Deep TabNine isn’t the first coding autocompleter, of course. Many developer teams have taken a stab at building a database of classes, variable names, and other snippets that will auto-fill based on whatever the coder begins to type. For instance, IntelliSense (part of Visual Studio) offers code completion, and then you have products such as Kite, an auto-complete plug-in for Python IDEs.
But Deep TabNine’s creators claim they’re improving on any existing paradigm. Leveraging neural networks (the same machine-learning technology that’s currently driving advances in self-driving vehicles and other arenas), the platform parses what the coder’s written so far and tries to predict what’s most likely to come next, surfacing those suggestions in small coding snippets. And thanks to that neural network, it’s supposedly way more accurate than a “traditional” autocompleter.
“Deep TabNine is trained on around 2 million files from GitHub. During training, its goal is to predict each token given the tokens that come before it. To achieve this goal, it learns complex behaviour, such as type inference in dynamically typed languages,” reads the blog post breaking down how it all works.

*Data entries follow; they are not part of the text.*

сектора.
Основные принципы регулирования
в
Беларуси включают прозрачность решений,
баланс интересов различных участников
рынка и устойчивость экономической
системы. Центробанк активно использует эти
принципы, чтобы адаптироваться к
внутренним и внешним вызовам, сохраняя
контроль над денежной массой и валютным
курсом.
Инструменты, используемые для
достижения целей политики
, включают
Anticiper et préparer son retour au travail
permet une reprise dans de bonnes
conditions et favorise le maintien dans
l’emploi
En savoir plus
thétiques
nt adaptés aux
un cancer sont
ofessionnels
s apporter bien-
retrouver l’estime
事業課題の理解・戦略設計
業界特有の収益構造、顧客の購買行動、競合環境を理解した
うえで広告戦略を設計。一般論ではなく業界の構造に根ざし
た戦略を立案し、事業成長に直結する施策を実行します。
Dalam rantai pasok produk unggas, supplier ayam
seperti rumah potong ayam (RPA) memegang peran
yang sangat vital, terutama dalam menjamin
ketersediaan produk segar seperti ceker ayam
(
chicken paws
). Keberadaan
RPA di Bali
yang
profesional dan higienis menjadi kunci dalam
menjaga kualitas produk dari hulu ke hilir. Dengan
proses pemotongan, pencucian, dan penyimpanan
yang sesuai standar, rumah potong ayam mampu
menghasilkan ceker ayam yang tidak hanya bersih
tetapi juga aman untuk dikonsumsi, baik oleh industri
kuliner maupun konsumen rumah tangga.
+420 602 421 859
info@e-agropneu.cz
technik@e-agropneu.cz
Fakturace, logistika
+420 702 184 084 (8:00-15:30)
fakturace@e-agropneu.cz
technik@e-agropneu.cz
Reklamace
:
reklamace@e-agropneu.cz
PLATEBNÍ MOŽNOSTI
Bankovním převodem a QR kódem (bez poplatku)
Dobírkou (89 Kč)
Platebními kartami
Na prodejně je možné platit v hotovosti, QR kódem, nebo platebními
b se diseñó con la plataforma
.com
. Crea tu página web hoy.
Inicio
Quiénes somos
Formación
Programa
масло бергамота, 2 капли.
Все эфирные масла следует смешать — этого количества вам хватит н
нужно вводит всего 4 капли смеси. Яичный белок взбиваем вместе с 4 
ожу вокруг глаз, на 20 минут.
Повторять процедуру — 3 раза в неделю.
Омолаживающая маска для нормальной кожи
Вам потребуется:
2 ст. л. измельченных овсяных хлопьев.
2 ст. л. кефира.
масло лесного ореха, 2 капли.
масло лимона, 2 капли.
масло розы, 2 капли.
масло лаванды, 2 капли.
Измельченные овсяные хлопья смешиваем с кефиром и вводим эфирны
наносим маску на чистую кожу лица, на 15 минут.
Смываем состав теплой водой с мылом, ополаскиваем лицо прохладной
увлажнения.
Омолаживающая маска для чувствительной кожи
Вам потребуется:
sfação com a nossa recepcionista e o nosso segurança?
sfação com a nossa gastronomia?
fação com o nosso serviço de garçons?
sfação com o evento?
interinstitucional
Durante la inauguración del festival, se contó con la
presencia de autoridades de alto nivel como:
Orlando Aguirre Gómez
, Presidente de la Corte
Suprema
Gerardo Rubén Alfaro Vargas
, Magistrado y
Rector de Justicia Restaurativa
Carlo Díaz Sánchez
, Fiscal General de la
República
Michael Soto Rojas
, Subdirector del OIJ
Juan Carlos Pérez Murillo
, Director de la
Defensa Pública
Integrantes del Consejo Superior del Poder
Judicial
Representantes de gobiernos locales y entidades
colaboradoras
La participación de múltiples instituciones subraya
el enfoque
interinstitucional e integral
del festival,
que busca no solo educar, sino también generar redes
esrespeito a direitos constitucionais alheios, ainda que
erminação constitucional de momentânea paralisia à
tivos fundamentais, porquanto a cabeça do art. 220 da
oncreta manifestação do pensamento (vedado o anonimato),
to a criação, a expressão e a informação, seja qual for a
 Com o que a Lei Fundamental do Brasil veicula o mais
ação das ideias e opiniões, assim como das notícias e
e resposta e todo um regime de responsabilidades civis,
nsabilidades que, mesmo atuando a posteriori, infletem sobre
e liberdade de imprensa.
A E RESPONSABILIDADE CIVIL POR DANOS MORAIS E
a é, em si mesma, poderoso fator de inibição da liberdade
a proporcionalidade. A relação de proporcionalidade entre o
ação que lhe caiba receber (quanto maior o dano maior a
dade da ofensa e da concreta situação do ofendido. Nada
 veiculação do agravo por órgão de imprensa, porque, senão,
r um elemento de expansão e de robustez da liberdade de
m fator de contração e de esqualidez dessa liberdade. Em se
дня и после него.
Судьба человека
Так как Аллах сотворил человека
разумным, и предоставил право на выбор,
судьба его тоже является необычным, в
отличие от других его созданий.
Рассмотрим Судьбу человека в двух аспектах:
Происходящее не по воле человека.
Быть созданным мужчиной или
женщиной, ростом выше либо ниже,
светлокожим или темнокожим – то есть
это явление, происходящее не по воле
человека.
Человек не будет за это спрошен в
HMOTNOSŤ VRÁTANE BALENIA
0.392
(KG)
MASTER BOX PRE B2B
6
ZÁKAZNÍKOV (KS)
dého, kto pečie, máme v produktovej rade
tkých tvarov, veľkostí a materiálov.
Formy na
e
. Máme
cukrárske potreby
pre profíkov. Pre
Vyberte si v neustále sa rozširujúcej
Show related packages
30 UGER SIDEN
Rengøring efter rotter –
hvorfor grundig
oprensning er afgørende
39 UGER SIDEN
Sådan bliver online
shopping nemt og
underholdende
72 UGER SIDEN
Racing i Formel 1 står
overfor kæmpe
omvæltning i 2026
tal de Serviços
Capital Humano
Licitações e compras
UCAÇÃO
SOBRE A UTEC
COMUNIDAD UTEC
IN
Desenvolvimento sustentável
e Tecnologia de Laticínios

The project is also very much ongoing. As you might expect, running Deep TabNine requires quite a bit of processing power, which is why there’s a cloud-based version (called TabNine Cloud) that’s currently in beta and available via sign-up.
TabNine might also serve as a hint of what’s to come. If tools and plug-ins that predict code become more sophisticated, it could radically impact the market for flesh-and-blood developers. Assisted by these tools, coders could become far more productive and powerful; but companies will also need fewer of them in order to accomplish their strategic goals. If you write code for a living, that means it’s more important than ever to keep evolving your skills—the more well-rounded you are, the better your chances of enduring how A.I. and ML will change your professional world.